Aussi, les chiens. Elle n’a pas bien compris les chiens; je n’ai pas fait assez de recherches ici je pense. Cela n’a pas de sens, surtout dans une génération, que des chiens finissent par se regrouper pour terroriser les êtres humains. Les chiens sont omnivores, pas carnivores – ils ne redeviennent pas sauvages aussi rapidement que les chats, et il est beaucoup plus probable que leur domestication et leur obéissance les transforment en outils de défense ou en armes pour les agresseurs. (Elle fait allusion au premier plus tard dans le roman ; ce n’est donc pas comme si elle ne savait pas qu’elle avait une option ici. Je pense qu’elle essayait de tout faire correspondre au thème de la régression). Même dans les endroits du monde réel où les meutes de chiens sauvages sont un problème, elles ne sont pas particulièrement dangereuses, à l’exception de la menace de maladie qu’elles peuvent véhiculer. Ils attaquent rarement les humains; ils se nourrissent dans les ordures – c’est ainsi qu’ils ont fini par être domestiqués en premier lieu. Si Butler avait voulu jouer sur la sympathie du lecteur, elle aurait pu utiliser les chiens différemment, et elle aurait mieux fait de faire de la menace un félin – des couguars ou certains des plus gros chats ; Je ne veux pas dire Fluffy, le persan de votre voisin, surtout dans le sud de la Californie.

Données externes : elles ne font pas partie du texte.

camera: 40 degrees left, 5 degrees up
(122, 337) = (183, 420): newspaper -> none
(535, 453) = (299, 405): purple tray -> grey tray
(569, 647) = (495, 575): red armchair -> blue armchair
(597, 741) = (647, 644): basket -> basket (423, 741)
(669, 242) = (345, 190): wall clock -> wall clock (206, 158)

Aussi, Bankole et Lauren. Ewwwwww.

Elle a fait exprimer à Bankole les préoccupations qu’elle imagine que son lecteur aura : la philosophie est adolescente, simpliste et le besoin de la partie « Destiny » de celui-ci est superflu et idiot. Sur l’accouplement de Bankole et Lauren, il est convenablement dégoûté, mais pas assez pour garder son pantalon zippé. Encore une fois, je dis, ewwwww.

Tout le personnage de Bankole est là pour des raisons d’intrigue et de structure. Il est par ailleurs plat, peu convaincant et inutile. Elle essaie de lui apporter un peu de mystère, une certaine tension – est-il bon ? est-il méchant ? – mais c’est du bout des lèvres et nous savons dès que nous le rencontrons quel est son but dans l’histoire.

Un dernier défaut à mentionner : la voix de notre protagoniste. Au début, elle est naturellement à bout de souffle, sérieuse et remplie de points d’exclamation (c’est, après tout, une fille de 14 ans qui nous parle). Mais ce ton et ce style se répandent dans de longues sections d’exposition qui renforcent la philosophie (même à mesure qu’elle vieillit et se concentre davantage sur sa mission de conversion et de salut). La voix de Lauren, surtout lorsqu’elle prêche directement ou indirectement, a miné ma capacité à prendre au sérieux la philosophie au centre de ce roman. Étais-je censé le faire ? Je pense que je l’étais. Mais tout ce que je pouvais entendre était
cette piste
de Pink Floyd La face cachée de la lune jouer dans ma tête après chaque couplet de Earthseed.

Celui-ci plane dans un haut 3 presque 4 pour moi, donc je vais le laisser à 4 pour l’instant. C’est 4 pour ce qu’il a bien fait apparemment sans essayer, ce qui surmonte les faiblesses de ce qu’il a essayé de bien faire.